En plus d’être favorables à un comité de RUM en milieu ambulatoire dans lequel leurs membres occupent la majorité des sièges, les ordres professionnels recommandent que les médecins et les pharmaciens accèdent en direct à l’ensemble des médicaments prescrits ou délivrés. À cet égard, le président du Collège des médecins suggère, trois ans après l’entrée en vigueur du nouveau régime d’assurance médicaments, qu’il y ait un amendement à la Loi afin de « permettre à la Régie de l’assurance maladie de constituer un fichier permanent où tout médecin pourrait y accéder, conformément bien sûr au consentement du malade, pour connaître toute la médication que celui-ci est censé prendre, qu’elle soit couverte par le régime public ou les régimes privés »[11].

En ayant accès à un tel fichier centralisé, « les médecins disposeraient d’une connaissance globale des médicaments déjà utilisés par leurs patientes ou leurs patients, ce qui pourrait leur éviter de prescrire des médicaments non appropriés »[12].

Le Collège des médecins est aussi favorable à ce que les médecins prescripteurs utilisent un logiciel, appelé aviseur pharmacologique, qui, en se connectant au dossier du patient, permettrait aux médecins de détecter en direct des problèmes d’utilisation de médicaments et d’orienter le traitement en fonction de normes cliniques reconnues, autrement dit d’exercer une surveillance normalisatrice instantanée. Un tel aviseur est déjà présent dans la majorité des pharmacies du Québec, tant à l’hôpital que dans la communauté. Le Collège des médecins espère voir ce système expert s’étendre à l’ensemble des médecins prescripteurs.

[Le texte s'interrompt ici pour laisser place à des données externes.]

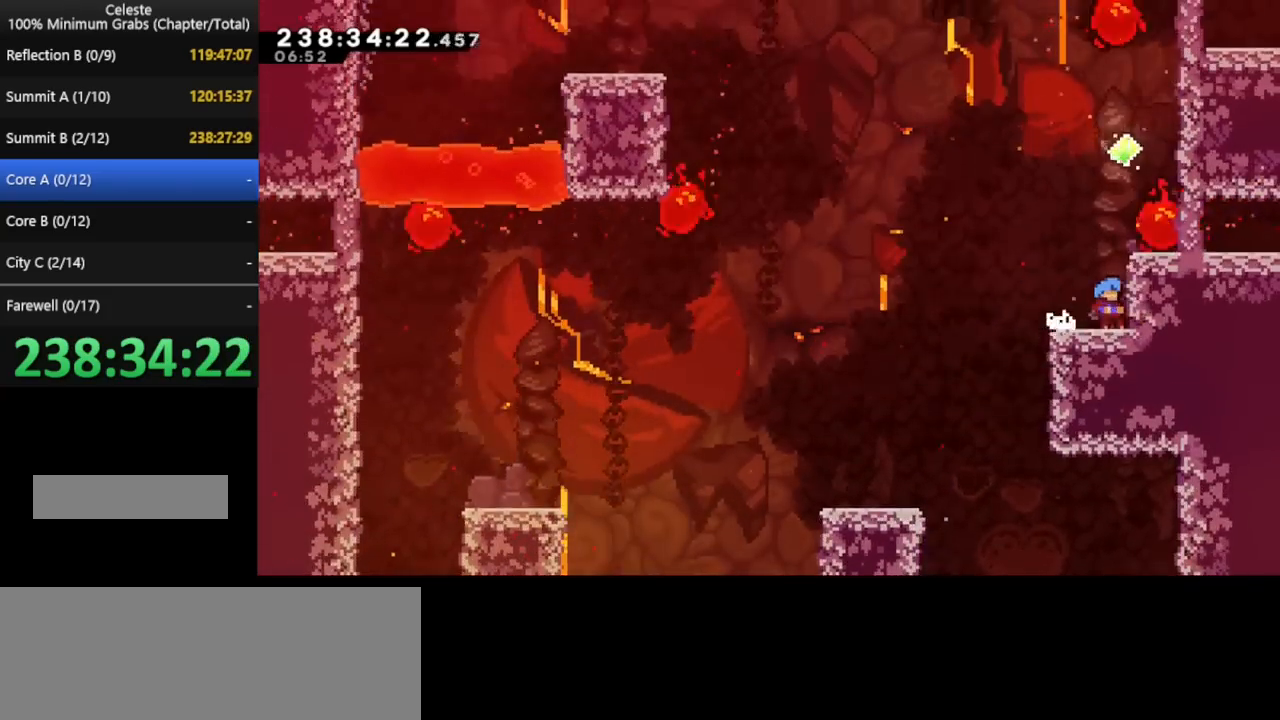
{"keys": ["right"], "events": [[440, "right", "down"]]}
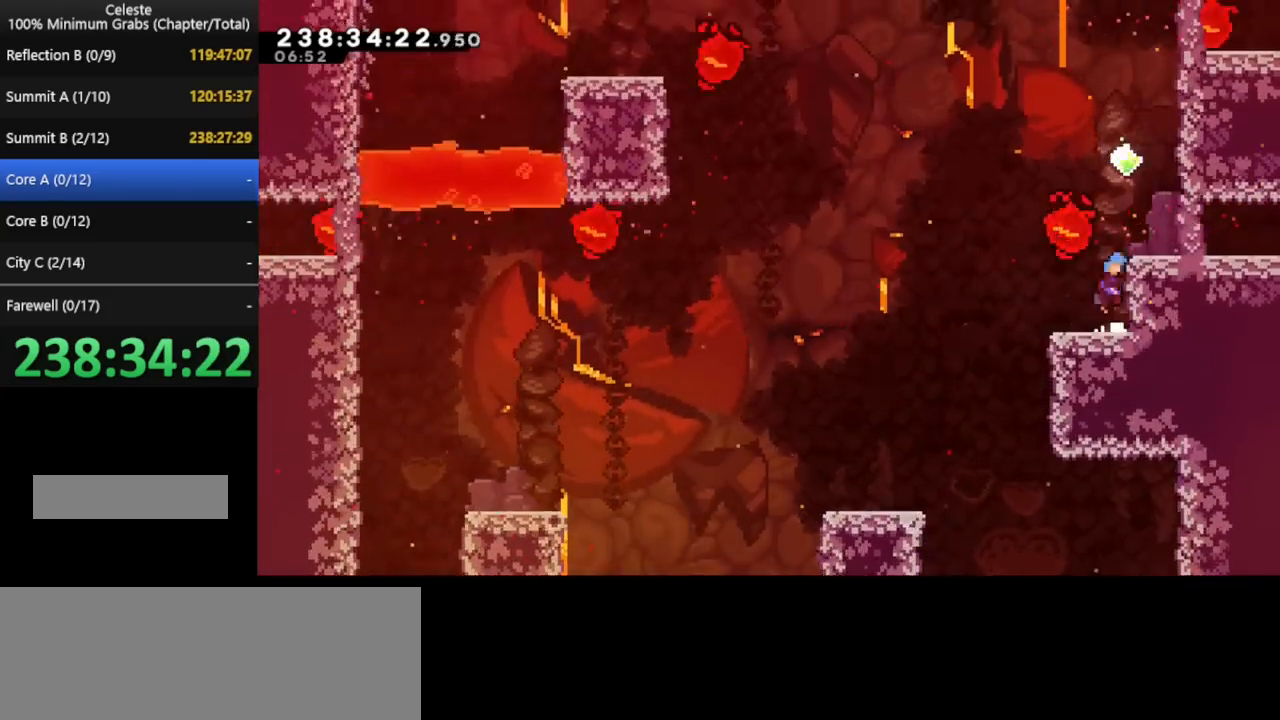
{"keys": [], "events": [[440, "right", "up"]]}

En somme, la RUM, le fichier central des médicaments dossier et l’aviseur pharmacologique constituent des instruments qui permettraient aux médecins prescripteurs d’exercer une surveillance de type biopolitique plus serrée en facilitant la détection automatique des conduites déviantes et en privilégiant des mesures disciplinaires non coercitives.

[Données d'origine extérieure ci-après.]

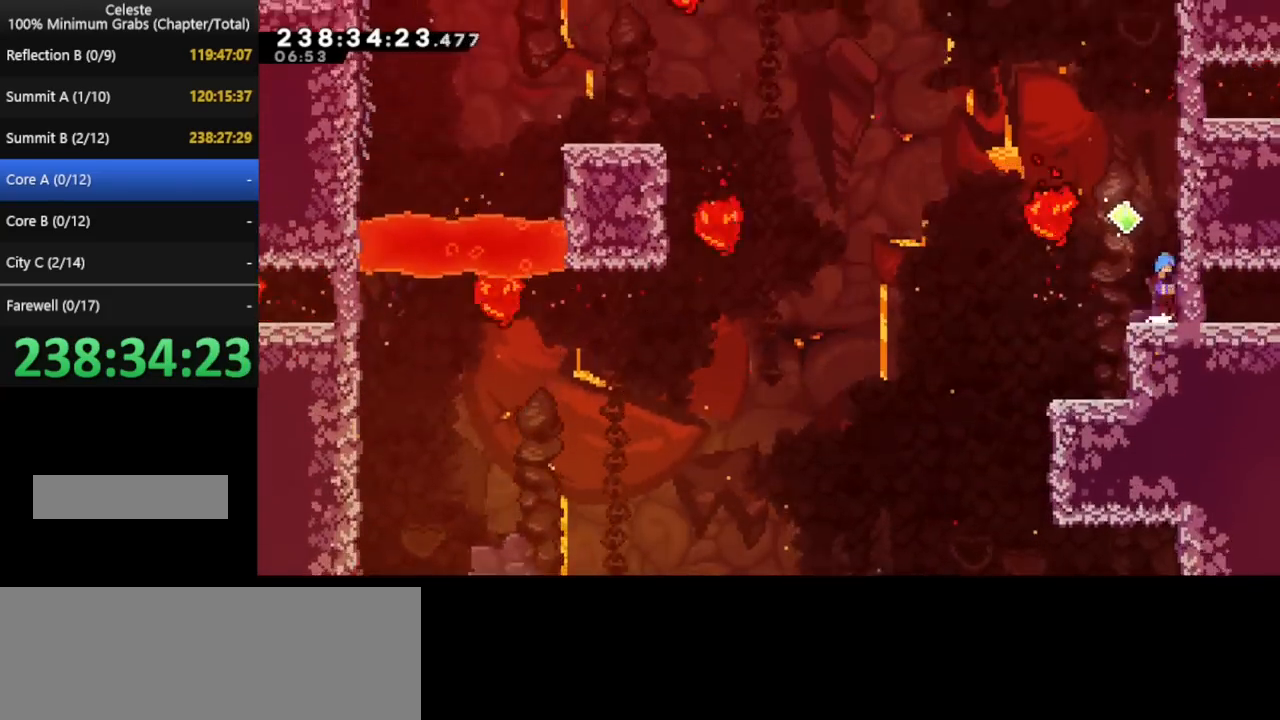
{"keys": ["right"], "events": [[200, "right", "down"]]}
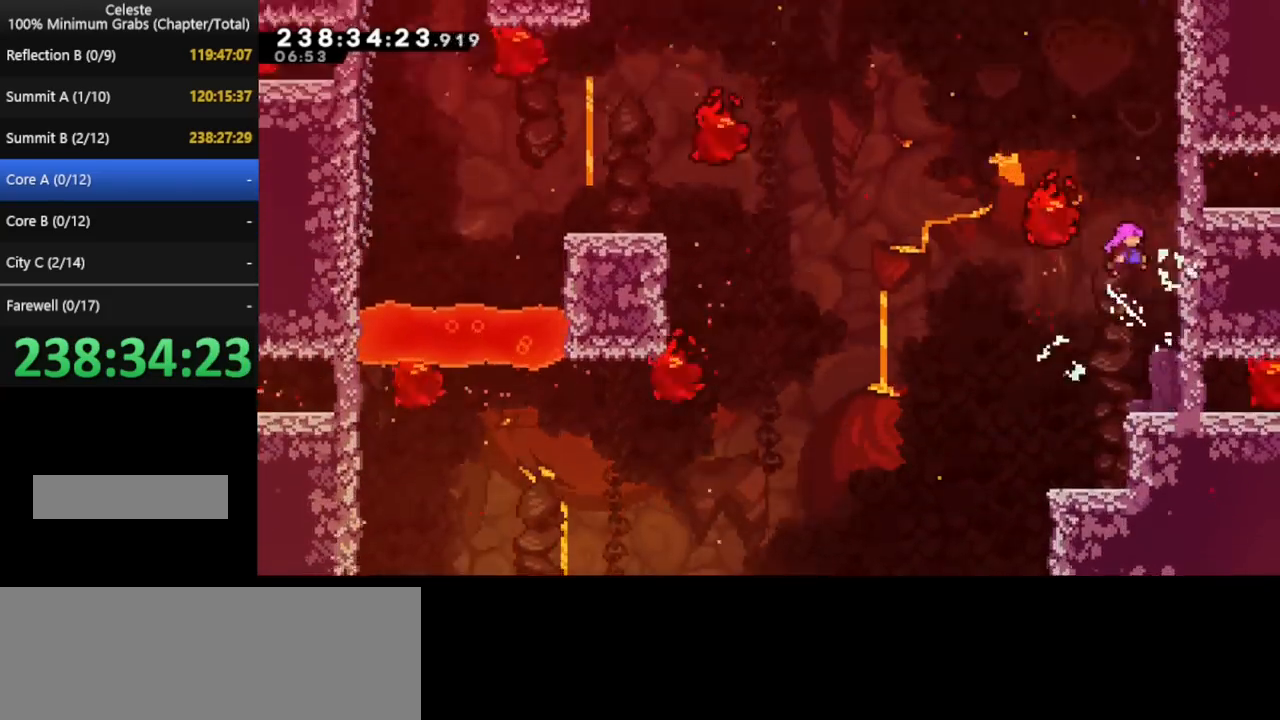
{"keys": [], "events": [[480, "right", "up"]]}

Cependant, le choix d’un traitement médicamenteux approprié ne peut être entièrement assujetti à des normes cliniques prédéterminées. Comme le soutient le président de l’Ordre des pharmaciens du Québec, ce choix ne peut se réduire « à l’adoption d’une série d’algorithmes ou de recettes prédéterminées d’application virtuelle »[13], « [C]e n’est pas comme un bas culotte, grandeur universelle »[14], ajoute le vice-président du conseil d’administration d’Ostéoporose Québec, aussi spécialiste en médecine nucléaire. Compte tenu que l’efficacité d’un même médicament peut varier d’un individu à un autre, le professionnel doit souvent adapter le traitement à la situation particulière du patient à partir d’une démarche par essais et erreurs afin de minimiser les risques. C’est le cas des individus qui consomment plusieurs médicaments. Dans ce contexte d’incertitudes et de risques, le monitorage des effets des médicaments est souvent nécessaire pour évaluer l’efficacité du traitement et pour ajuster celui-ci en conséquence. Ainsi, l’utilisation appropriée des médicaments implique non seulement une surveillance de type biopolitique basée sur l’application rigoureuse de normes, mais aussi une surveillance individuelle de type réflexif qui amène les professionnels à adapter ces normes. « De nombreuses circonstances peuvent justifier une dérogation par rapport à ce qui est “normal” […] Il y aura toujours des situations exceptionnelles justifiant des dérogations à la norme » (Chevalier, 1998).

Quant au patient, il doit lui aussi s’engager d’une manière réflexive dans l’organisation de sa santé. Il est souvent forcé à faire des choix parmi une multiplicité d’options thérapeutiques provenant de diverses sources. De plus en plus exposé à des informations souvent contradictoires, le consommateur pose des questions et cherche des réponses à ses problèmes de santé. Selon la présidente et directrice générale du Réseau québécois pour la santé du sein, « [d]e passif, le consommateur est devenu actif et averti. Il veut faire des choix éclairés en fonction de ses besoins. Ce patient est mieux éduqué, plus exigeant, méfiant puis plus intéressé »[15].

Des groupes communautaires, comme la Société d’arthrite, informent leurs membres afin qu’ils exercent une surveillance vigilante sur ce qu’on leur propose comme traitement.

[L]’arthrite […] c’est la belle maladie pour être, si vous voulez, victime de charlatanisme […] avec le programme PIPA destiné à l’éducation des arthritiques, on va leur donner une grille d’analyse par rapport à ça pour être justement moins victimes de tous ces produits dits miraculeux qu’ils pourraient être tentés d’utiliser[16].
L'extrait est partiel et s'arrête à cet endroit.